Das Personal erstarrt vor Schreck, als ein Pitbull das Krankenhaus betritt und dabei Folgendes bei sich trägt…

Im Notfallraum brach ein kontrolliertes Chaos aus. Monitore piepsten auf und warfen grelles grünes Licht auf das Gesicht des Kindes. „Sauerstoffsättigung bei 88. Der Puls ist faden dünn und liegt bei fast 140“, rief Elena und schnitt dem kleinen Mädchen rasch die durchnässte rosa Jacke ab. Als sich der nasse Stoff löste, sank Elena das Herz in die Hose. Dunkle, fingerförmige Blutergüsse breiteten sich über die blassen Oberarme des Kindes aus.


Vor den Glasschiebetüren stand das Sicherheitspersonal in einem angespannten Halbkreis. Die Tierkontrolle war bereits alarmiert worden, doch der Pitbull weigerte sich strikt, den Raum zu verlassen. Er stellte sich auf die Hinterbeine und presste seine massiven, schlammverschmierten Vorderpfoten direkt gegen die Glasscheibe. Sein schwerer Atem beschlug die Scheibe, während er die Ärzte bei ihrer Arbeit beobachtete; sein Schwanz zuckte jedes Mal hektisch und ängstlich, wenn ein Monitor piepte.

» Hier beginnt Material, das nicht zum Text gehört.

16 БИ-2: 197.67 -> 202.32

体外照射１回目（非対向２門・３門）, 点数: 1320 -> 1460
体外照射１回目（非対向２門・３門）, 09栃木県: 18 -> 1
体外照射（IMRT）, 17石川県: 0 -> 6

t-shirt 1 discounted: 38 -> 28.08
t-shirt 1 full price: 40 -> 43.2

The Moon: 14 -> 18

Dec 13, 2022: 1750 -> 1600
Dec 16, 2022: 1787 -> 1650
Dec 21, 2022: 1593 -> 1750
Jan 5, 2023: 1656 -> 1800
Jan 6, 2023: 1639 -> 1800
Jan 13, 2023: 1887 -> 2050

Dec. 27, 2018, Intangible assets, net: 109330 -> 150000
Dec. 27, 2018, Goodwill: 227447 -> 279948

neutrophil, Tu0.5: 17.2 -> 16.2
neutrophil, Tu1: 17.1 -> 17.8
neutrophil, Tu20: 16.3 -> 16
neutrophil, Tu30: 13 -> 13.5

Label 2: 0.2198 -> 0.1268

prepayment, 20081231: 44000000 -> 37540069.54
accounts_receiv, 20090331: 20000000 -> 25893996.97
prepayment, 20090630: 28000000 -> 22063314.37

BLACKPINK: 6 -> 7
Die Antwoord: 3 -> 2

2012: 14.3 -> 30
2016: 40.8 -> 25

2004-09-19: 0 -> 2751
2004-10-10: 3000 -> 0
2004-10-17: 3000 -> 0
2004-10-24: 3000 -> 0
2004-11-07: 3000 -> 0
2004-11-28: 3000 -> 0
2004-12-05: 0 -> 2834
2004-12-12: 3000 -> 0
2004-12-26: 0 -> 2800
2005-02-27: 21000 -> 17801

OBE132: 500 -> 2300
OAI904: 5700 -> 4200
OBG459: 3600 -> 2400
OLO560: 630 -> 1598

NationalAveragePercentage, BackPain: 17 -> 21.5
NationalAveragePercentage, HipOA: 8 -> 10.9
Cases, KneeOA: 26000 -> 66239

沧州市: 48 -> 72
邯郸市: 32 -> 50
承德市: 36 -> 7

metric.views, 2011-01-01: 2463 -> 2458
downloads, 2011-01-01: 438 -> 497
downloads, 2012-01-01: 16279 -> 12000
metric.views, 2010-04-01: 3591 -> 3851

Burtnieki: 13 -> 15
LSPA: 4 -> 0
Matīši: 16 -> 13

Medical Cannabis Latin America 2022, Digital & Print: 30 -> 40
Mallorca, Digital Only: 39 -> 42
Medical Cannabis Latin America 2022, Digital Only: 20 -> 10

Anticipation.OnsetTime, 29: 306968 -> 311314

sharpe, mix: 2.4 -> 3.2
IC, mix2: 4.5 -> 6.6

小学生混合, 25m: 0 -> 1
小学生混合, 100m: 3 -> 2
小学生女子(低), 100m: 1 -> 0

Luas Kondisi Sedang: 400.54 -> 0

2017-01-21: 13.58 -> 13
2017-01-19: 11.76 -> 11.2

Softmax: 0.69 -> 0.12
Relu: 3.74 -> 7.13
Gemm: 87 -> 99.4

Zwanzig Minuten später erschienen die Laborergebnisse auf Elenas Monitor. Im Toxikologie-Panel blinkte eine leuchtend rote Warnlinie: Benzodiazepin. Ein starkes, verschreibungspflichtiges Beruhigungsmittel. Elena spürte, wie sich eine kalte, scharfe Wut tief in ihrer Brust ausbreitete. Das war kein Unfall auf dem Spielplatz. Jemand hatte dieses kleine Mädchen absichtlich unter Drogen gesetzt.